Gotta Classify 'Em All: Natural Language Processing for Pokémon Type Inference - minalee-research/cs257-students GitHub Wiki
#task
, #analysis
, #evaluation
Alexander Bacro, Samuel Levine, Grant Harris
GitHub Repo for code.
Abstract
Predicting a Pokémon's type based on its Pokédex entry is a challenging single-label and multi-label text classification problem. This project explores various methods, including classical machine learning approaches, neural networks, and fine-tuned transformer models, to classify Pokémon into their respective types using descriptive flavor text from the games.
Beyond just the mechanics, this problem is inherently fun: can we predict the types of newly leaked Pokémon before they're officially revealed? Can we take characters from TV shows, movies, or other media and classify them as if they were Pokémon?
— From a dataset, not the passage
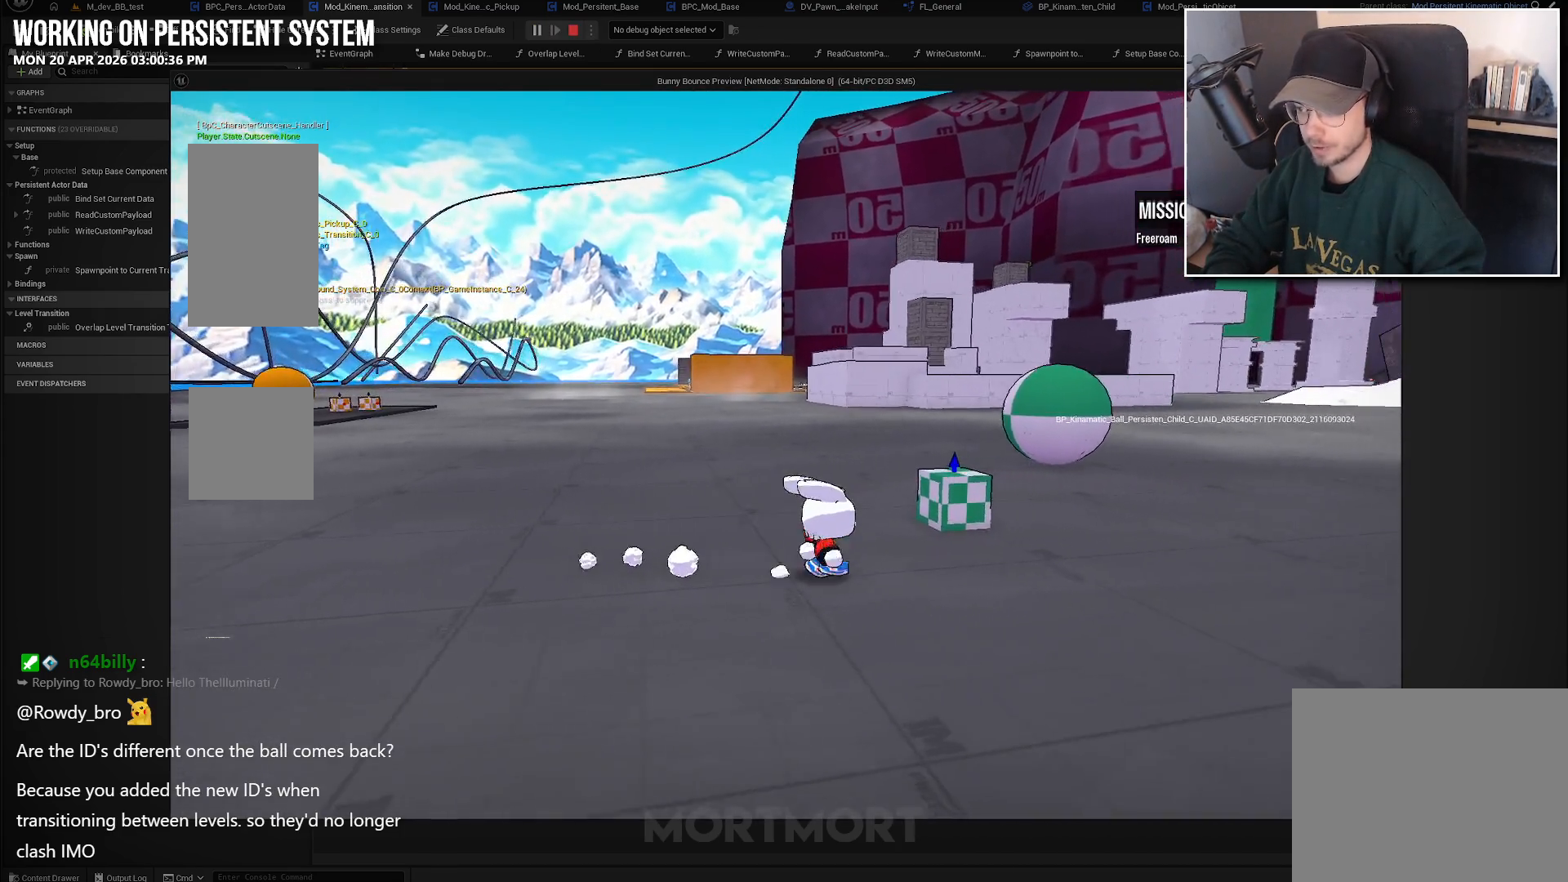
{"buttons": [], "left_stick": "up", "right_stick": "down-left", "events": [[200, "left_stick", "center"], [450, "left_stick", "up"], [467, "right_stick", "down-left"]]}
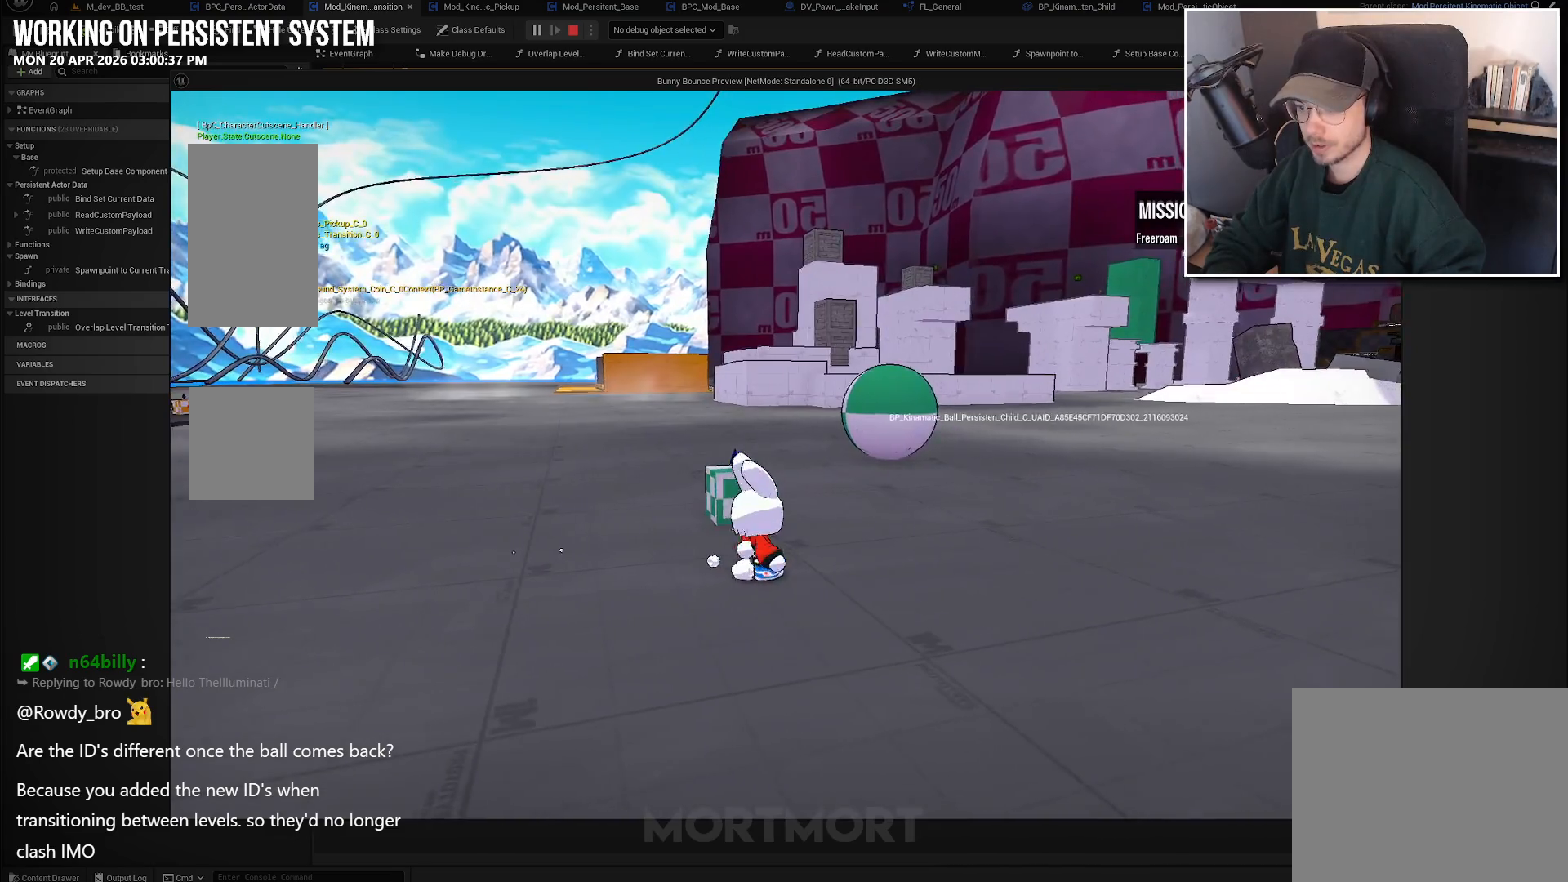
{"buttons": ["Y"], "left_stick": "center", "right_stick": "center", "events": [[133, "right_stick", "center"], [417, "left_stick", "center"], [483, "Y", "down"]]}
We aim to find the best approach while also exploring the creative and unexpected ways type classification can be applied beyond just the games.
We achieve over 95% accuracy using our best-performing models for both primary-type and dual-type classification.
Approach & Dataset
This project investigates natural language processing (NLP) techniques for predicting a Pokémon’s type based on textual descriptions from the Pokédex. Pokémon types (e.g., Fire, Water, Electric) influence their abilities and strengths, making type classification a fundamental aspect of Pokémon games. Our goal is to implement, evaluate, and compare multiple advanced NLP models to find the best approach for this task.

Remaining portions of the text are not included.